Exercise goal
Retype the text on hospitality industry sameness word for word, from "The industry overarching" up to and including "they are ‘me-too-businesses’.".

+++ Provided text

The industry overarching root cause of competition is simply put ‘being for lack of knowing how to do better like the competitors’, something for which especially the hospitality industry serves as an excellent example. Taking a look at hotels and restaurants does immediately make obvious that they are suffering from a severe identity crisis called ‘sameness’; they are ‘me-too-businesses’.

As long as mankind exists there have been ‘hotels’ and since then – never mind the superficial changes during the development process from the first resting place to the hotel as it is known today – nothing much has changed. Now as ever hotels are offering their guests mainly something very simple; the opportunity to rest/lodge, eat and drink i.e. rooms, food & beverages (restaurants only food & beverages). Even if you add to this facilities for events, swimming pools, saunas and gyms this does not change anything at all. To cut a long story short, at the heart of this traditional understanding of ‘hospitality’ was and still is the satisfaction of bodily needs, which are human needs of the lower order. Since hotels and/or restaurants are still operating within the narrow confines of satisfying material needs their chances of becoming truly unique are slim, to say the least. The result: Too many hospitality industry businesses are fighting for much too little to be shared with the same inappropriate weapons on the same wrong battleground.

Thinking and acting in the same ways others do leads to exactly the same mistakes they make and to uniformity as opposed to distinctiveness. This being said, the big question is why a potential guest should prefer one stereotype to another stereotype of the category hotel or restaurant? Where is the distinguishing mark? All hotels and restaurants claim to be the best but actually none of them is because they say the same, show the same and offer the same in the same ways. Just take a look at their advertising. Yes, there are rather superficial category-specific differences (reflected in the prices!!!) but basically it is all the same within and across all categories. Each category is filled with businesses fighting for better sameness with none of them having a competitive advantage over the other. Against this backdrop it becomes clear that getting into the prospects consideration set for reasons of being better than the others is virtually impossible. From this it follows that the remaining selection criteria are price and location because the prospect does not expect to get anything better than that what hotels offer: a place to sleep and something to eat and drink i.e. ordinary things you can get at almost every corner at good quality and at reasonable prices. Here is what Bruce Henderson, founder of Boston Consulting said: “Unless a business has a unique advantage over its rivals, it has no reason to exist”.

++++++
+++ Information provided

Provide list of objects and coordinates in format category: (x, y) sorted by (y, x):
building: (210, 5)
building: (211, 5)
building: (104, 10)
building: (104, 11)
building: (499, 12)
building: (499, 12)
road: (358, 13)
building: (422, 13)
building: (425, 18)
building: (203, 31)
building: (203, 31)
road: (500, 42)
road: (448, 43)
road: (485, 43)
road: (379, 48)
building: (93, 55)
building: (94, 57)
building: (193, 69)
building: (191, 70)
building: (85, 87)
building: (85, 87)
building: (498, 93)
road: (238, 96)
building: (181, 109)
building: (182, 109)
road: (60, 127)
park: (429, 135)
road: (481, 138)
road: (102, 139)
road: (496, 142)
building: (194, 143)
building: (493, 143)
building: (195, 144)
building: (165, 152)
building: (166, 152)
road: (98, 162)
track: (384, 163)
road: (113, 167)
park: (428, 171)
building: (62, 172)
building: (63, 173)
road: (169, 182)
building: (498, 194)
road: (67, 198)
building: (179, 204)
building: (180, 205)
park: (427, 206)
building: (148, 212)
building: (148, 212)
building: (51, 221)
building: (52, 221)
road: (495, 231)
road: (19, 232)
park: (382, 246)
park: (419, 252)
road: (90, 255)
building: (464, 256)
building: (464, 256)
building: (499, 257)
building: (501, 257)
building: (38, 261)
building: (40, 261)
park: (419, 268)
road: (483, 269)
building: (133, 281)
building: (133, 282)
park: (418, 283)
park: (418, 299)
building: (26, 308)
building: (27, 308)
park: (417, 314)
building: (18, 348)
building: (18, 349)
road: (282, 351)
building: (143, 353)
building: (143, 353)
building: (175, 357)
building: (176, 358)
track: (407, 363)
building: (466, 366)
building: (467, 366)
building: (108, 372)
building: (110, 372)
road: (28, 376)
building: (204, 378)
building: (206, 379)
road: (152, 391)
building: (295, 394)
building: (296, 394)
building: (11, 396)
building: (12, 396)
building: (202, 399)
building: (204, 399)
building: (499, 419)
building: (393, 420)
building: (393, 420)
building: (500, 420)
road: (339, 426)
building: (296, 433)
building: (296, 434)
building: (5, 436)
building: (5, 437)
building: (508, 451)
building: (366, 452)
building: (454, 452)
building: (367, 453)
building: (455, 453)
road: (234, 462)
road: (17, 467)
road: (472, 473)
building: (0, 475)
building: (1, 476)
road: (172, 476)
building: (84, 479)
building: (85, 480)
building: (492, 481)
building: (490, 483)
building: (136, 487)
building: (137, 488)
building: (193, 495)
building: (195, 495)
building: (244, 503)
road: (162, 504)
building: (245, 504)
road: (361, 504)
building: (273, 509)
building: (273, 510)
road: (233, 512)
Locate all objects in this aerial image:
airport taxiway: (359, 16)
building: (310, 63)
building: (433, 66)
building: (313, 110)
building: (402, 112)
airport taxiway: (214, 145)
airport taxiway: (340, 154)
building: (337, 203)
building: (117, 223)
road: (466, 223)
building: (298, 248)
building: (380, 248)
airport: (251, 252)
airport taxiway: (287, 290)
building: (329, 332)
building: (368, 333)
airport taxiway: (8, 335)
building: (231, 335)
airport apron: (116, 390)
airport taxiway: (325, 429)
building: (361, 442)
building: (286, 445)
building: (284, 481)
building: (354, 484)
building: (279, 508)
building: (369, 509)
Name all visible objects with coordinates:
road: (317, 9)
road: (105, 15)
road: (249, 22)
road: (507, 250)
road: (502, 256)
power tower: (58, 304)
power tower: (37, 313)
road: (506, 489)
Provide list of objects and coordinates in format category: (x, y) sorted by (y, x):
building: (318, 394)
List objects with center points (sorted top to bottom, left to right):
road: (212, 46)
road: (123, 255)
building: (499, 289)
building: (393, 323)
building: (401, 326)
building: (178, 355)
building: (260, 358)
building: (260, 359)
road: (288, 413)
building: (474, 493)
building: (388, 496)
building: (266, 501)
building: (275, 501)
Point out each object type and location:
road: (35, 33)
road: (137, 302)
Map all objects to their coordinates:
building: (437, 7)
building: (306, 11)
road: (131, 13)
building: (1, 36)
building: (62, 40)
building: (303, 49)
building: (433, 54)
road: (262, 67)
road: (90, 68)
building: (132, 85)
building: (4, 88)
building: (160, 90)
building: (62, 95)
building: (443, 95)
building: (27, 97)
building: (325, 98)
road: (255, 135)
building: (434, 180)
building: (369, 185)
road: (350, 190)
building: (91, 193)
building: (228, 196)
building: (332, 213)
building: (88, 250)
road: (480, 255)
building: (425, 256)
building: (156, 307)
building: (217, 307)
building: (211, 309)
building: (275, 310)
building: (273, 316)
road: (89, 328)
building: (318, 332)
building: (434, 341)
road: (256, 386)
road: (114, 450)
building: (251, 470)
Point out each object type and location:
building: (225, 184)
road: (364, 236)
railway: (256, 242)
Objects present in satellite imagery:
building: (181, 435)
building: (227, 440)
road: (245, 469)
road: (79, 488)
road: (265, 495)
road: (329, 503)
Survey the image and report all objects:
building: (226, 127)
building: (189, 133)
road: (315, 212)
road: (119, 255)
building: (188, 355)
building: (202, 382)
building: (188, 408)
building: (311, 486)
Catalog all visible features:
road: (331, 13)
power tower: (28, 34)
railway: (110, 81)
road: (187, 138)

++++++

Response to this exercise
The industry overarching root cause of competition is simply put ‘being for lack of knowing how to do better like the competitors’, something for which especially the hospitality industry serves as an excellent example. Taking a look at hotels and restaurants does immediately make obvious that they are suffering from a severe identity crisis called ‘sameness’; they are ‘me-too-businesses’.